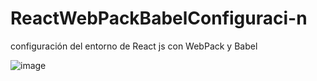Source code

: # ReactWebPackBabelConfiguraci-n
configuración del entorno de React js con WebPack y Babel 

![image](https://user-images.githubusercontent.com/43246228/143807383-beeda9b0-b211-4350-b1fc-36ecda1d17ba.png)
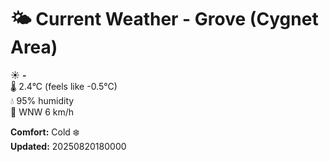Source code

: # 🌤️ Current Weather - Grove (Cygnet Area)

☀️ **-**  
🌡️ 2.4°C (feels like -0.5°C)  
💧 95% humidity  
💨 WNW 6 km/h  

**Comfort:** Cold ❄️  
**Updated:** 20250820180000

+--

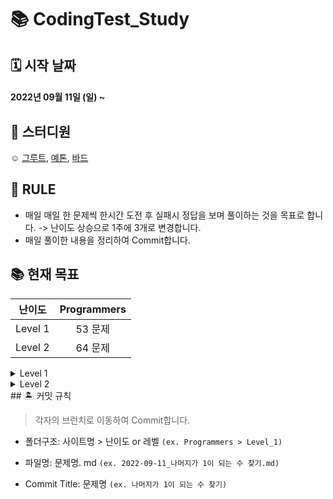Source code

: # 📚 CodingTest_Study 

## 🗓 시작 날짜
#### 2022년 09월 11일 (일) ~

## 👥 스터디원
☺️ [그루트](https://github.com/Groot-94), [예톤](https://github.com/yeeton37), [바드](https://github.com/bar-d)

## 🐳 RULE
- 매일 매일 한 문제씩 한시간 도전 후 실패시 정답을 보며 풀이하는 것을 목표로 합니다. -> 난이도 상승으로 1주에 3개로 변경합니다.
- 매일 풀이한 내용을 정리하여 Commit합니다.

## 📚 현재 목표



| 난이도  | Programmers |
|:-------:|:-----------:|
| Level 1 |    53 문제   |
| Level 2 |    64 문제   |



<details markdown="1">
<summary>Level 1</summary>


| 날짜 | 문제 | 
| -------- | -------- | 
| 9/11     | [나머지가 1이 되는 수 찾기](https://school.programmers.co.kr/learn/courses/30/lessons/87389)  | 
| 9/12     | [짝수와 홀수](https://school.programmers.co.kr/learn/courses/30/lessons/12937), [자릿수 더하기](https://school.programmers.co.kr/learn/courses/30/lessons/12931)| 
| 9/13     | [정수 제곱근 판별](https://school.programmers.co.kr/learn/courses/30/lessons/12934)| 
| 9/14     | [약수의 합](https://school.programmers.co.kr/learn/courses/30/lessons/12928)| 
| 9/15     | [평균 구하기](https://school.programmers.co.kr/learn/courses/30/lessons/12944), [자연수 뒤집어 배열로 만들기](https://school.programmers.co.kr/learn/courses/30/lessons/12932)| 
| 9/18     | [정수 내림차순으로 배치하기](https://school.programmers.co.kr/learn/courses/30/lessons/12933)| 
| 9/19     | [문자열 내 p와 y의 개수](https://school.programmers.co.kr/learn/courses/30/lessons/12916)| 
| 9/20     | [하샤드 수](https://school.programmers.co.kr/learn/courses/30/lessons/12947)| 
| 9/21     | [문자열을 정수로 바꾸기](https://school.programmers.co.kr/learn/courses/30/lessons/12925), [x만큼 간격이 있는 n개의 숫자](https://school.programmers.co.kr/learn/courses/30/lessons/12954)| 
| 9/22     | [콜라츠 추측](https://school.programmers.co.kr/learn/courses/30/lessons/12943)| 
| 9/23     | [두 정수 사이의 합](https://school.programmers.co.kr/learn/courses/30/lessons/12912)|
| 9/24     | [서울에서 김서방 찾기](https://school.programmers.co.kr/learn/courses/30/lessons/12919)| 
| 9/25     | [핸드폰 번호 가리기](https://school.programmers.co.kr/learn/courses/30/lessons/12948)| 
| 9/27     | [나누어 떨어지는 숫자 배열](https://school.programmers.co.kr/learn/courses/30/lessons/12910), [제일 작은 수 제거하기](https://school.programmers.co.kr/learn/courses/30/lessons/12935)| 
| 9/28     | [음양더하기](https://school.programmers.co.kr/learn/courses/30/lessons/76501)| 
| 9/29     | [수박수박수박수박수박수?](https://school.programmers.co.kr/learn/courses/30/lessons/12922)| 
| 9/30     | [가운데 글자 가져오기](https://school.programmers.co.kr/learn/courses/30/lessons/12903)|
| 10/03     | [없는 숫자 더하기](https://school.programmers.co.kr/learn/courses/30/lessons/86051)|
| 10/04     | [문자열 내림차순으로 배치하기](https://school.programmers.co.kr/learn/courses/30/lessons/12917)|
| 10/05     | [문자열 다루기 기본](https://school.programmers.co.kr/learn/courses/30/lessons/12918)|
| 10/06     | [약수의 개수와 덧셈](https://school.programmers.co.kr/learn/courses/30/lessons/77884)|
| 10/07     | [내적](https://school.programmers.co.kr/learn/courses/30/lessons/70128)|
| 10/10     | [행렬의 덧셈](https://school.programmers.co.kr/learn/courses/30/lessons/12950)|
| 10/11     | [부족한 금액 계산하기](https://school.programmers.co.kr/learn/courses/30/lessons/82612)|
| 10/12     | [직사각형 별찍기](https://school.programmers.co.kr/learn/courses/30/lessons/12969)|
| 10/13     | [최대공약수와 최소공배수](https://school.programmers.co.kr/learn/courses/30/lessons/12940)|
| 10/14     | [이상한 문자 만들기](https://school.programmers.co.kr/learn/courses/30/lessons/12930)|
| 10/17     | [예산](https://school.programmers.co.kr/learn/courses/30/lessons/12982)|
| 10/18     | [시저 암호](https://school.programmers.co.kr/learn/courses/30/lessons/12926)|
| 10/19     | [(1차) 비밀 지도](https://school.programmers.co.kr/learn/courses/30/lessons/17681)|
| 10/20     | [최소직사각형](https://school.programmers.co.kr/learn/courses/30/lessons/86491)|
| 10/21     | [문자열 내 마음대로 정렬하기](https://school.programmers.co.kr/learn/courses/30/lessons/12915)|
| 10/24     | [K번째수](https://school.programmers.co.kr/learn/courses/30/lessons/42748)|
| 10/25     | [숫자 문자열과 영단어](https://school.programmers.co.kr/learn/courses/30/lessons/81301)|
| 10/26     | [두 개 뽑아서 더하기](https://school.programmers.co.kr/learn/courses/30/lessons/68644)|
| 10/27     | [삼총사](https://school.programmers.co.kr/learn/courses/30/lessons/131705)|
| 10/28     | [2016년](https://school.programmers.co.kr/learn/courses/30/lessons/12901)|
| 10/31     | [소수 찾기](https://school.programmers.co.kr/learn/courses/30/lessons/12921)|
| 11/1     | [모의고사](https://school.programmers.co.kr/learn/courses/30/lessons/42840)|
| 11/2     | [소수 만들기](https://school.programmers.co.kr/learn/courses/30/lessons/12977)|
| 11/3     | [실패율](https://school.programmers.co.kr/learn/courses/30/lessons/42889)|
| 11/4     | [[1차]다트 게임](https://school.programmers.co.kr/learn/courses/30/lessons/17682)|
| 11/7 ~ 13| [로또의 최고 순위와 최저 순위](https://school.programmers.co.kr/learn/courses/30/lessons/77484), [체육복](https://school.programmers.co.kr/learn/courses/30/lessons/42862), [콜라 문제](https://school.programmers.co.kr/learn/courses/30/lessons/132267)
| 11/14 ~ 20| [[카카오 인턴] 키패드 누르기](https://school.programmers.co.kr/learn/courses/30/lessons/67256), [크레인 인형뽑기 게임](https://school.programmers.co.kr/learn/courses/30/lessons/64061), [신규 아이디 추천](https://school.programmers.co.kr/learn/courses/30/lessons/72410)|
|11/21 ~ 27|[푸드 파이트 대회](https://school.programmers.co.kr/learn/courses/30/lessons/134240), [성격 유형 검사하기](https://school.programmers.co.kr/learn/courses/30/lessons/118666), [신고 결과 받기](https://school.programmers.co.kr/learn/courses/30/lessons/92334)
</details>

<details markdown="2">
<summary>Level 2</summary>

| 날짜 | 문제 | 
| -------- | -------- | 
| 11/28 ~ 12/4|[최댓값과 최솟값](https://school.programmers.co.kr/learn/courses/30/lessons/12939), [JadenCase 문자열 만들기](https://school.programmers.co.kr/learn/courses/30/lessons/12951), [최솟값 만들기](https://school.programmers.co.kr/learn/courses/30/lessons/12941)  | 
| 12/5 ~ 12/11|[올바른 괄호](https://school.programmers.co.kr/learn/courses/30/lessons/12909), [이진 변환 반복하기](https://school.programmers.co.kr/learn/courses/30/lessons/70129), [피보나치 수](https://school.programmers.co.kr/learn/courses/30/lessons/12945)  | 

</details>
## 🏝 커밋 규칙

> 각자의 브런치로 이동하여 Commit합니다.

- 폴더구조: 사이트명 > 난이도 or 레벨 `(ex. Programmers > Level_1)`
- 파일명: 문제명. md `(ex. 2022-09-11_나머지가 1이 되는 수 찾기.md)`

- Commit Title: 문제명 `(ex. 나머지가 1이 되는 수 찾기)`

+--

Across all the records above, count the lines that contain "markdown" and reply with only the number.

2